New IHS Automotive/Groupe Futuribles study says sharp reduction in motor vehicle use by 2035 will trim sales by 30 million units annually while providing opportunities for new transportation models

SOUTHFIELD, Mich. (6th March 2015) – Trends in urban motorization could reduce the number of motor vehicles in use globally in 2035 by 250 million and trim new sales by 30 million units annually. This will be most pronounced in developing countries where the auto industry is counting on growth, however, the impact will be felt in all markets, according to a new study on urban mobility from IHS Automotive and Groupe Futuribles.

The reason? Population growth and regulations that curb traffic congestion to ensure economic vitality and reduce pollution. The study notes that more than half the world’s population is now living in urban areas, and by 2035, more than 60 percent will be living in cities, resulting in population densities far greater than they are today.

“It’s all about the cities,” said IHS Automotive researcher Philip Gott, Project Manager of the study, “The Impact of New Urban Mobility on Automotive Markets and Industry.” “Tomorrow’s cities just cannot fit the same number of cars per person as do the mature-market cities of today.”

The study notes that the population density of Asian cities is several times that of European and American cities and that urban Asian is already heavily congested with two-wheeled vehicles. As a result, Asian and other developing market cities will not achieve the levels of car motorization enjoyed in the West, nor meet sales and production growth levels currently forecast by the auto industry.

For example, Beijing, with about 130 cars per thousand people in its urban zone, has set an absolute cap of six million vehicles of all types that it will allow to be registered in the city center. However, Beijing has already registered 5.4 million vehicles and an increase of 10 percent at most would still leave them far short of the 400 to 500 cars per thousand people ratio seen in Europe and the United States.

The study notes there is already sufficient global production capacity to meet anticipated demand, though the plants may be sited currently in the wrong locations, and warns that over-capacity and low factory utilization is likely unless automakers grasp the implications of the new urban mobility constraints.  Furthermore, the lack of net global organic sales expansion will make funding of new plants in growth markets more difficult.
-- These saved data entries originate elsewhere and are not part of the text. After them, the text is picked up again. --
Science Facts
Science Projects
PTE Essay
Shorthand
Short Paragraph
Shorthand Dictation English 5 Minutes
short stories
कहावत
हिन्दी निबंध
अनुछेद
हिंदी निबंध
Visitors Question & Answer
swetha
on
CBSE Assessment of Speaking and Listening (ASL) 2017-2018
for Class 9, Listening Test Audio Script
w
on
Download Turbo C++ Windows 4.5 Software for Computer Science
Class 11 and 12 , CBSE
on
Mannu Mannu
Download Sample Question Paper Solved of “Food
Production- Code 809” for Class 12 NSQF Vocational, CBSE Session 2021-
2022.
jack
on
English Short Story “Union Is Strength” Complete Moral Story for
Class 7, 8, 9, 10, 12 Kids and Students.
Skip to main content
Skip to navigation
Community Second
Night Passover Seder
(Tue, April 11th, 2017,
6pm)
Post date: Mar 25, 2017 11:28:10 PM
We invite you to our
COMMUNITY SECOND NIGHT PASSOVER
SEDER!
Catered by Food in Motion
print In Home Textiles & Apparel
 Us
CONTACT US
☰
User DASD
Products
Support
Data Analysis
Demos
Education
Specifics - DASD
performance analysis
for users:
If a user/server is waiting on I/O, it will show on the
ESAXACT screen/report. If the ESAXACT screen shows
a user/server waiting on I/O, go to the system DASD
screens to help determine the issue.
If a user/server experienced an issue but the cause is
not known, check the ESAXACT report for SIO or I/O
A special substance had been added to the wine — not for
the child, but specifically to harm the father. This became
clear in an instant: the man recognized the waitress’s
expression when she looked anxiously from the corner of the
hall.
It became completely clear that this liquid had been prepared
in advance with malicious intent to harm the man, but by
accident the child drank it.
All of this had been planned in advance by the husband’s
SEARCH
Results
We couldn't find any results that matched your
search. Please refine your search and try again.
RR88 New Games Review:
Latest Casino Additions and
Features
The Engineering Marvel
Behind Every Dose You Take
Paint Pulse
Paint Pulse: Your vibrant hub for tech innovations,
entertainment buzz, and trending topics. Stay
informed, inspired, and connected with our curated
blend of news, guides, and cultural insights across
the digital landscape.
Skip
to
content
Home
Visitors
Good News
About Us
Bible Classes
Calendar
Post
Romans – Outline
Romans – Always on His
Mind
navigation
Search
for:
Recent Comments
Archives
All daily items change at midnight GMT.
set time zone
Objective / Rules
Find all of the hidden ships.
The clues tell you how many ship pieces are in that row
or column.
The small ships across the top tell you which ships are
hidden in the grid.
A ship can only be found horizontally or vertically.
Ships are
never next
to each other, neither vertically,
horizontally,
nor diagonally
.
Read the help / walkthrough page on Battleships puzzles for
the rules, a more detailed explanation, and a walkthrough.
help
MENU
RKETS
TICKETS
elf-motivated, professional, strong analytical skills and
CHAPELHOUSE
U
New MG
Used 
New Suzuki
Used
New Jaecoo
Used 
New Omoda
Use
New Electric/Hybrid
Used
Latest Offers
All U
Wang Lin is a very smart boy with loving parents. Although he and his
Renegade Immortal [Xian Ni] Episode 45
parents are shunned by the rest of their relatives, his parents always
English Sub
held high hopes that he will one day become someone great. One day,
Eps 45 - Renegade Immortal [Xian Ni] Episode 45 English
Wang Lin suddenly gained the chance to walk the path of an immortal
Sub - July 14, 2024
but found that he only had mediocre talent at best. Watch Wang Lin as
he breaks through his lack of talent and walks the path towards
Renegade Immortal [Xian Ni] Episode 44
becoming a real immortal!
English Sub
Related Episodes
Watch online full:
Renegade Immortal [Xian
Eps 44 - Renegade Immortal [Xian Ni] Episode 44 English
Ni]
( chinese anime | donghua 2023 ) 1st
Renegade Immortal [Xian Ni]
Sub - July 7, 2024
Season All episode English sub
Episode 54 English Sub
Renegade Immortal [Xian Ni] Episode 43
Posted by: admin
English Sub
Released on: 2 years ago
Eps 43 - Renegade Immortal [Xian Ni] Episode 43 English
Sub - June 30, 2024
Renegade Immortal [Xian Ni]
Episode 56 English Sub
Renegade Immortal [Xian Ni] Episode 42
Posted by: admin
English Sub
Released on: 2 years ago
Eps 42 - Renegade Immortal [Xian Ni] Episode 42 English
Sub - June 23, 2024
Long-term revenue growth for the industry depends on successful conquest sales and new business models which engage car-as-a–service (car sharing), not just car-as-a-product, and integrate mechanized, autonomous or self-driving cars and commercial vehicles as well as virtual mobility into evolving urban lifestyles. In addition, new forms of urban-specific passenger cars and light trucks are expected to evolve.

Among the expected changes to the driving landscape is the leap in autonomous car technology leading to self-driving cars that will eventually reverse the congestion-induced negative impact because they will lower accident frequency, be programmed for more efficient fuel consumption, provide the occupants time for unfettered communication and result in more efficient traffic flow, the study says.